YOUR ASSIGNMENT
Copy nothing but the text: reproduce each line of the listing exactly and leave the pictures out.
BEGIN
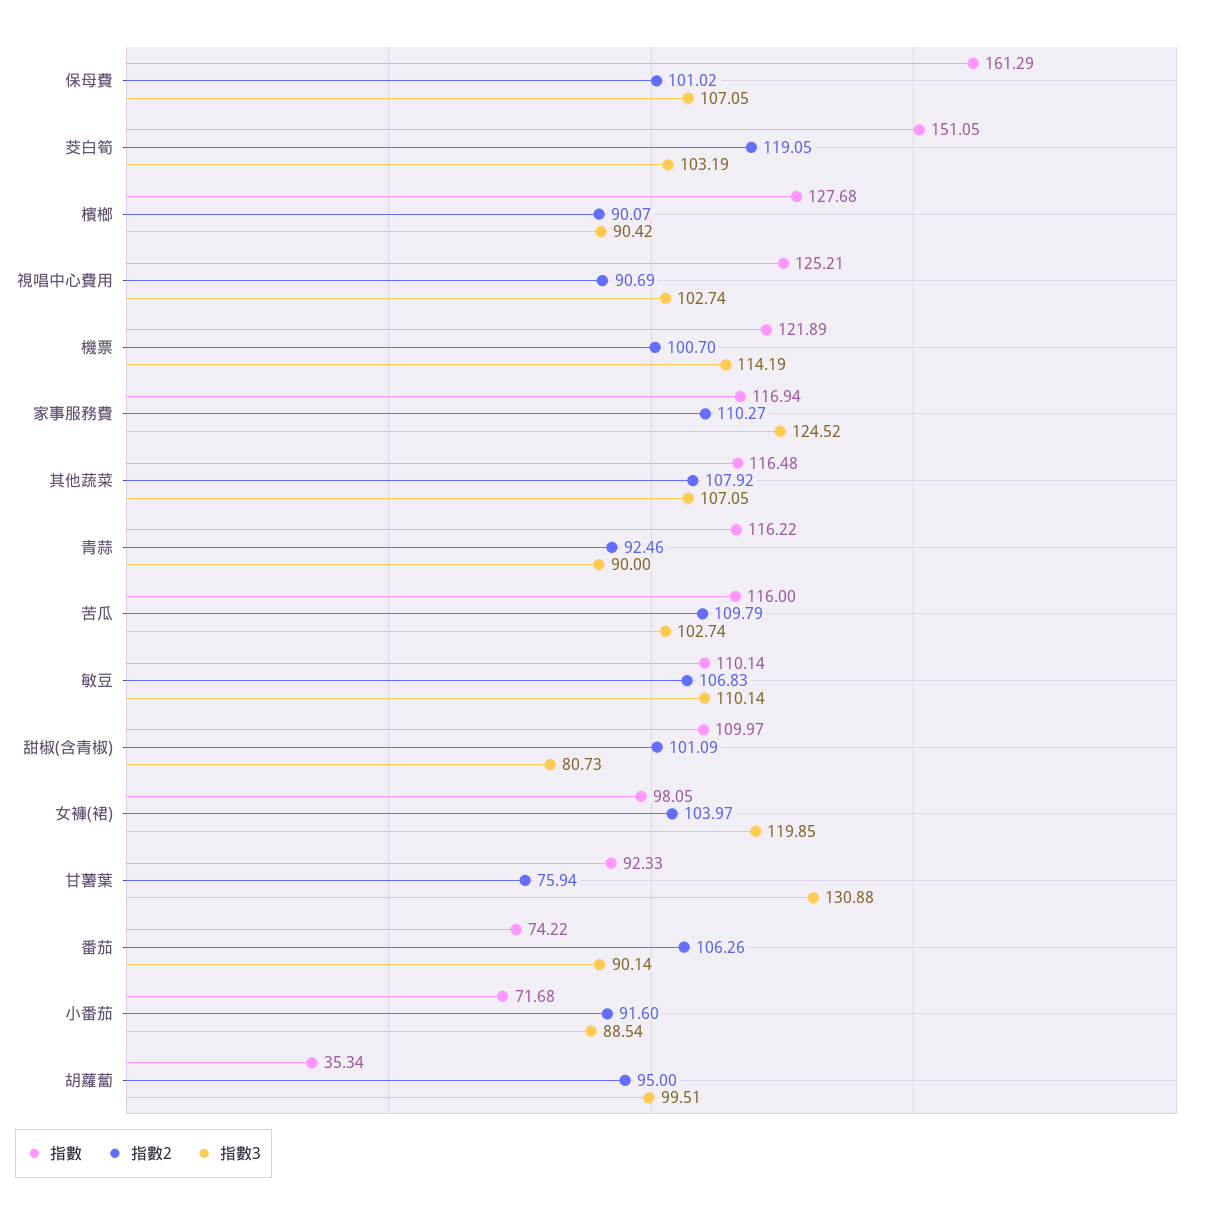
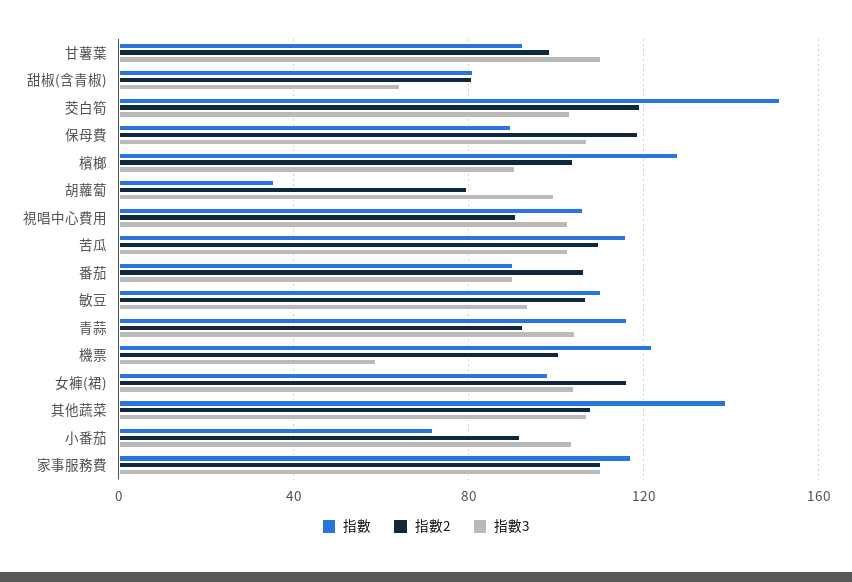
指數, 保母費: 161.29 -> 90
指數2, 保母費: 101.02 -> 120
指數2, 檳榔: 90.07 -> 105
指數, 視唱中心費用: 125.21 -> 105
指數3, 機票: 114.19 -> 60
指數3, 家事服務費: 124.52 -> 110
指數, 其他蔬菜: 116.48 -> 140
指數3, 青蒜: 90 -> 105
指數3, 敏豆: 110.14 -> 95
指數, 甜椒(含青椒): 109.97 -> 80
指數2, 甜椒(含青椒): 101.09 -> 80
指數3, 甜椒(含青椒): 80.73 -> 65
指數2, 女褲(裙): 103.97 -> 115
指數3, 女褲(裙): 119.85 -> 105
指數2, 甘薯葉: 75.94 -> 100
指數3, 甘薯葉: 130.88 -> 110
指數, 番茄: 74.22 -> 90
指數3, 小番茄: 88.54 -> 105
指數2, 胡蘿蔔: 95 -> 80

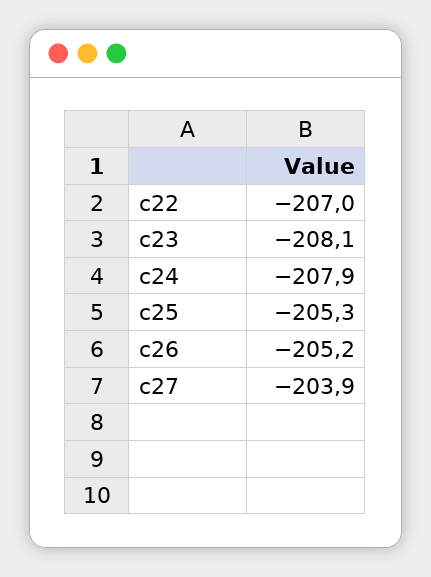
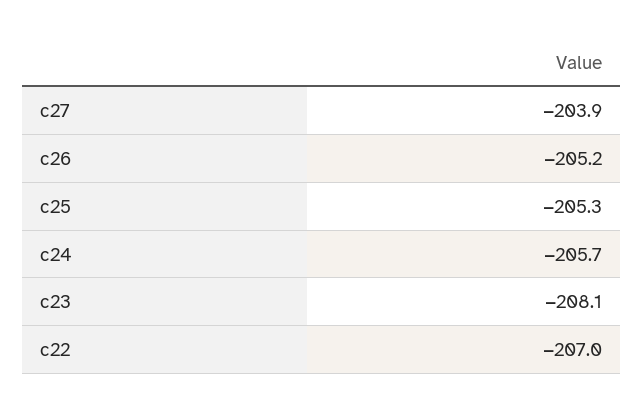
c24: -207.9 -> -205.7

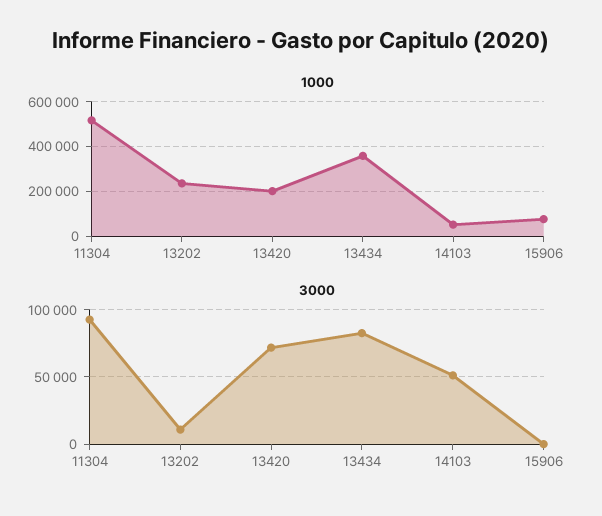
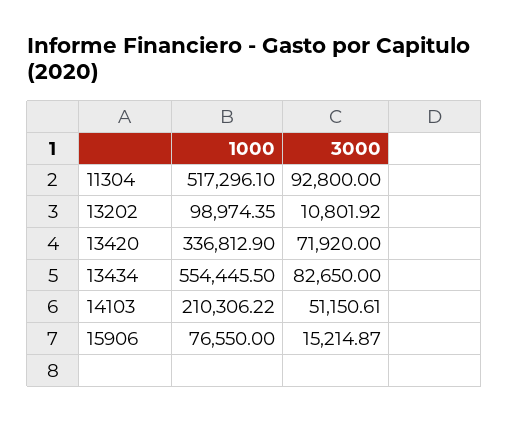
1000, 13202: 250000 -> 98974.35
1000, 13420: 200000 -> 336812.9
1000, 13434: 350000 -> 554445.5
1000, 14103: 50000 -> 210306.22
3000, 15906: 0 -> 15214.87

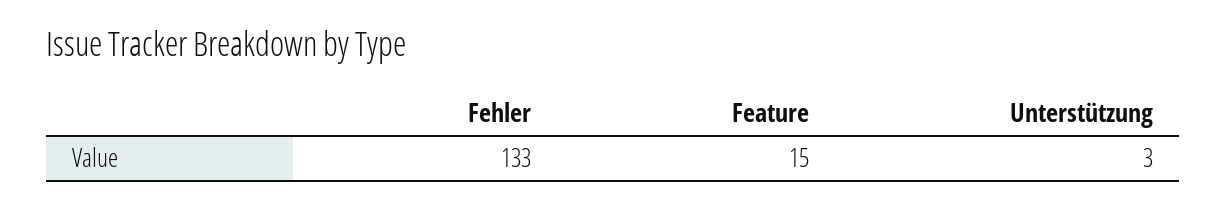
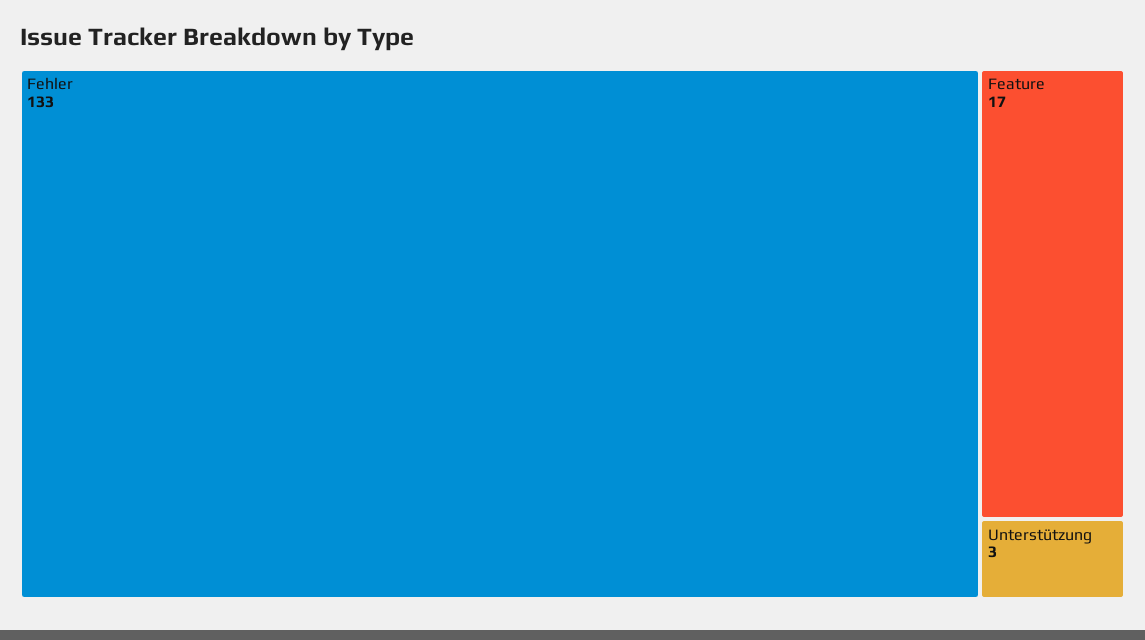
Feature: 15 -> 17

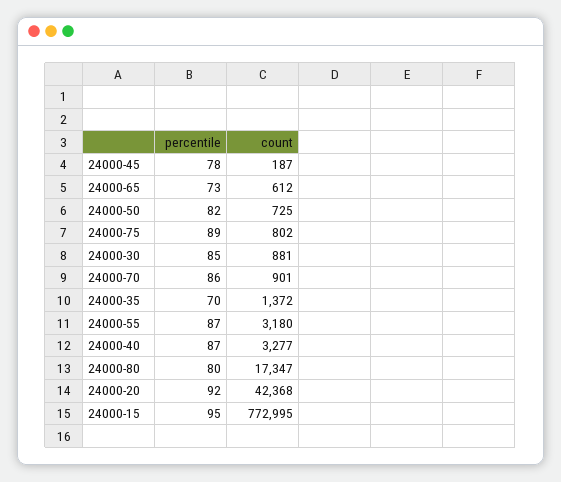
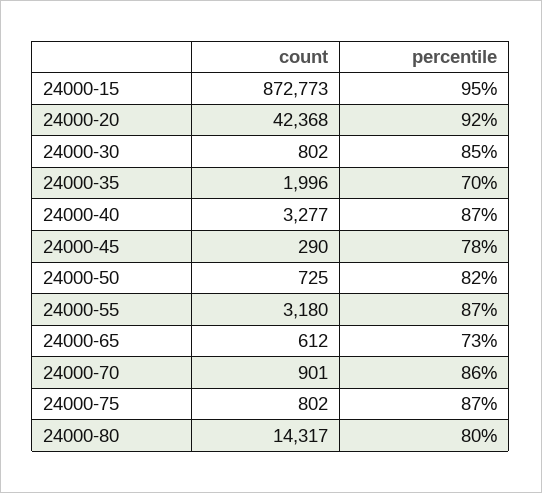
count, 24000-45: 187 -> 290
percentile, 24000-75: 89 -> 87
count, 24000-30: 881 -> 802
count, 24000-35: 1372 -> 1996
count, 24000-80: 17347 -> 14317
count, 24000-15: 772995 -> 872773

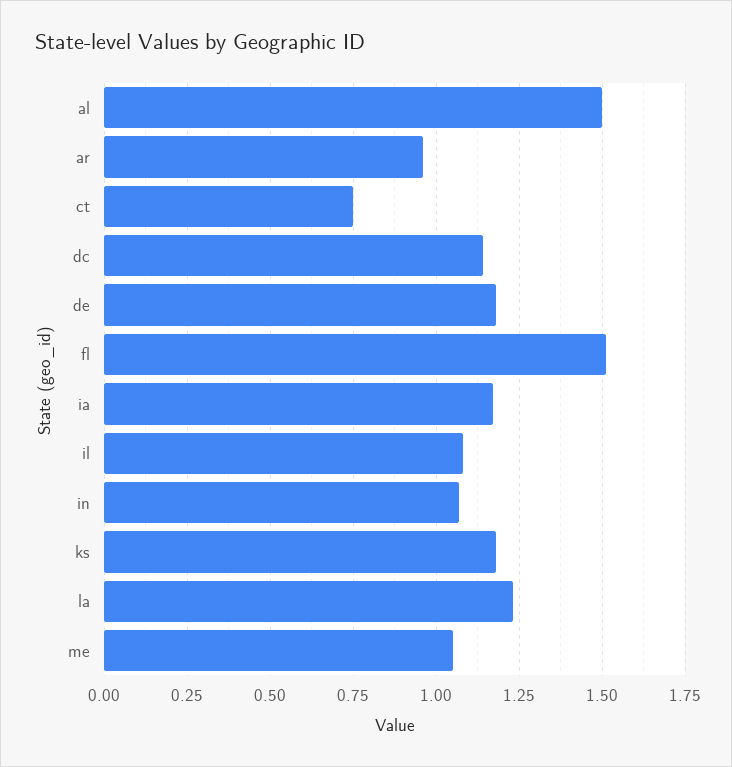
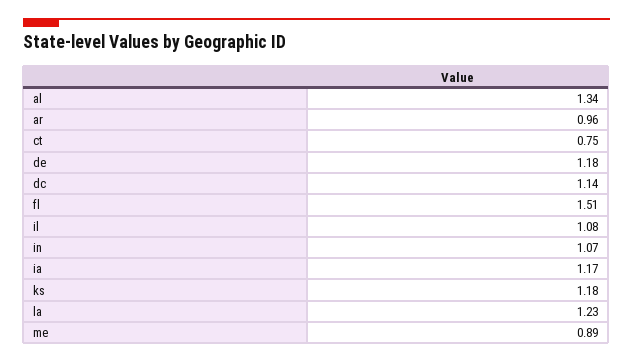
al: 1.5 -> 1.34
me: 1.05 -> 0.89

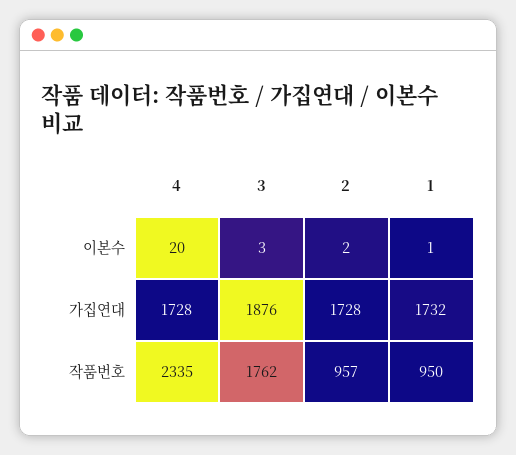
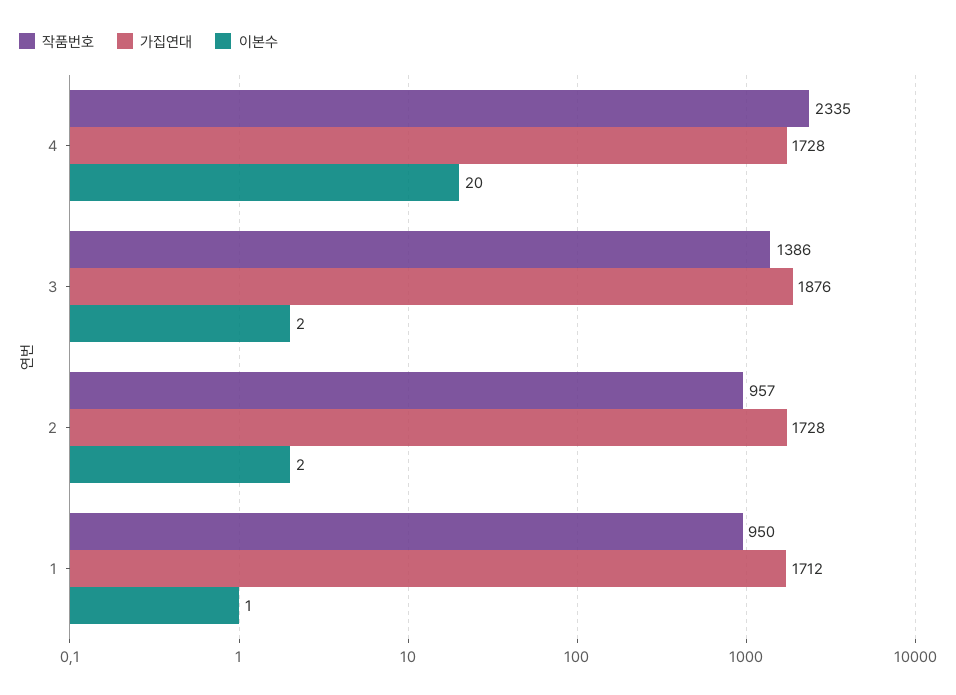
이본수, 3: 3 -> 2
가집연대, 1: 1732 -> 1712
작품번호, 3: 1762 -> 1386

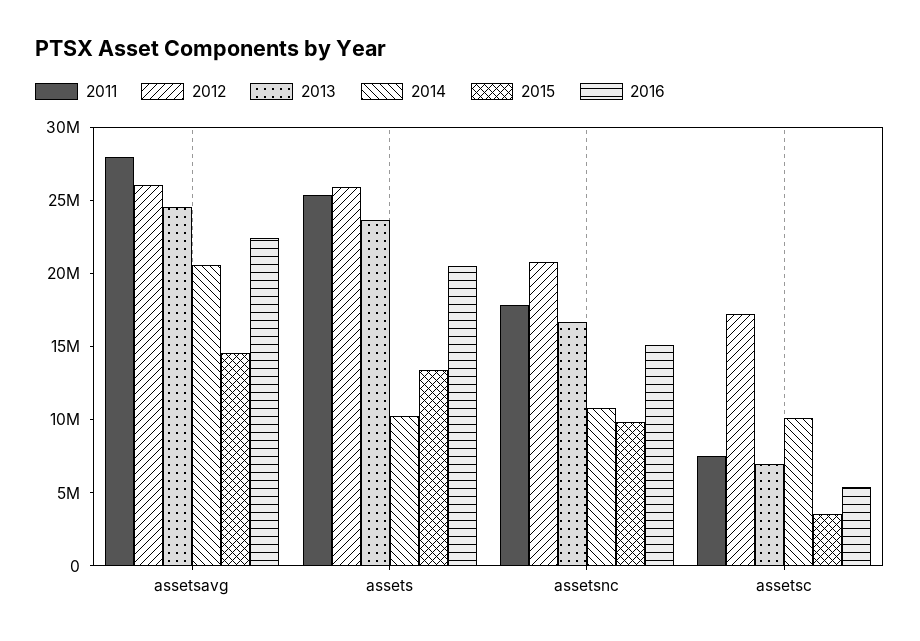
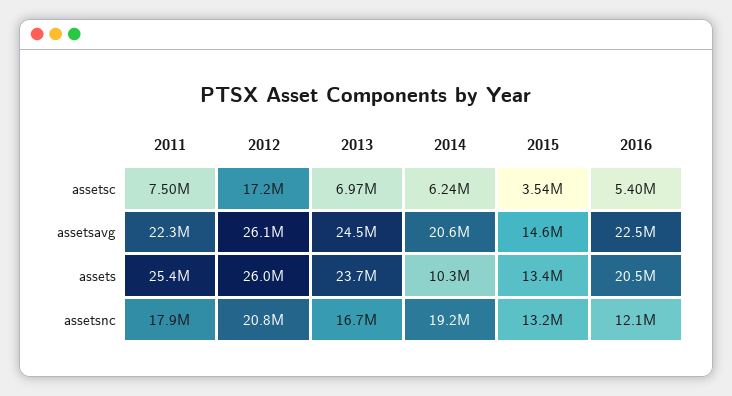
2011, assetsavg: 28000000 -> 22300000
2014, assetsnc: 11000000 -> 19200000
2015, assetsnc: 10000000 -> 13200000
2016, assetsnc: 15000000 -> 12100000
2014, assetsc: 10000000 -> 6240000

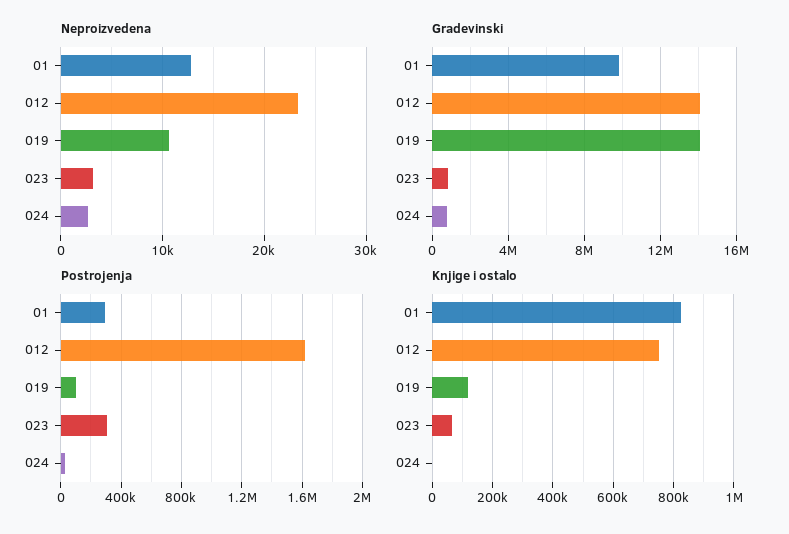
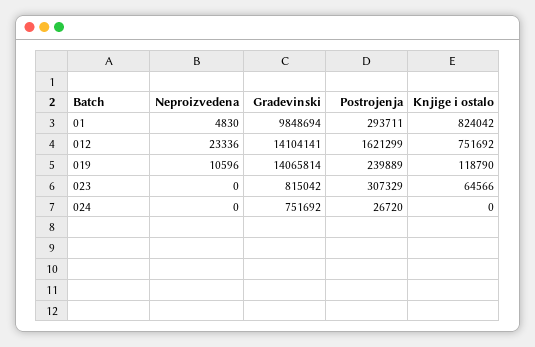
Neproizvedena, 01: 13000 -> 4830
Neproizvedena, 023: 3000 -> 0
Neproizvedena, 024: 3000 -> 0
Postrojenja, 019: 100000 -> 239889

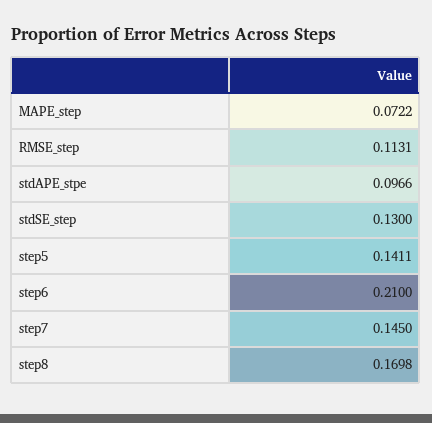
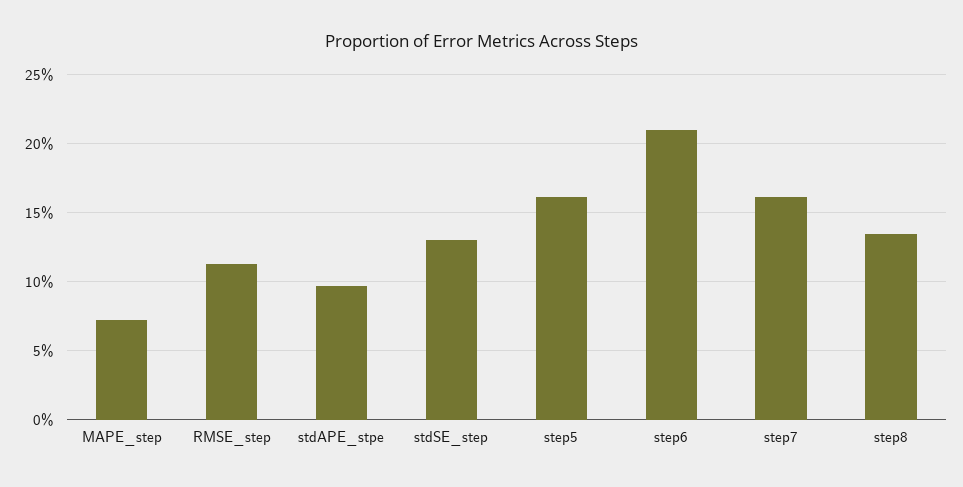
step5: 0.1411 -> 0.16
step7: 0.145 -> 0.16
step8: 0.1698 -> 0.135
END
SOLUTION BELOW
指數, 保母費: 161.29 -> 90
指數2, 保母費: 101.02 -> 120
指數2, 檳榔: 90.07 -> 105
指數, 視唱中心費用: 125.21 -> 105
指數3, 機票: 114.19 -> 60
指數3, 家事服務費: 124.52 -> 110
指數, 其他蔬菜: 116.48 -> 140
指數3, 青蒜: 90 -> 105
指數3, 敏豆: 110.14 -> 95
指數, 甜椒(含青椒): 109.97 -> 80
指數2, 甜椒(含青椒): 101.09 -> 80
指數3, 甜椒(含青椒): 80.73 -> 65
指數2, 女褲(裙): 103.97 -> 115
指數3, 女褲(裙): 119.85 -> 105
指數2, 甘薯葉: 75.94 -> 100
指數3, 甘薯葉: 130.88 -> 110
指數, 番茄: 74.22 -> 90
指數3, 小番茄: 88.54 -> 105
指數2, 胡蘿蔔: 95 -> 80

c24: -207.9 -> -205.7

1000, 13202: 250000 -> 98974.35
1000, 13420: 200000 -> 336812.9
1000, 13434: 350000 -> 554445.5
1000, 14103: 50000 -> 210306.22
3000, 15906: 0 -> 15214.87

Feature: 15 -> 17

count, 24000-45: 187 -> 290
percentile, 24000-75: 89 -> 87
count, 24000-30: 881 -> 802
count, 24000-35: 1372 -> 1996
count, 24000-80: 17347 -> 14317
count, 24000-15: 772995 -> 872773

al: 1.5 -> 1.34
me: 1.05 -> 0.89

이본수, 3: 3 -> 2
가집연대, 1: 1732 -> 1712
작품번호, 3: 1762 -> 1386

2011, assetsavg: 28000000 -> 22300000
2014, assetsnc: 11000000 -> 19200000
2015, assetsnc: 10000000 -> 13200000
2016, assetsnc: 15000000 -> 12100000
2014, assetsc: 10000000 -> 6240000

Neproizvedena, 01: 13000 -> 4830
Neproizvedena, 023: 3000 -> 0
Neproizvedena, 024: 3000 -> 0
Postrojenja, 019: 100000 -> 239889

step5: 0.1411 -> 0.16
step7: 0.145 -> 0.16
step8: 0.1698 -> 0.135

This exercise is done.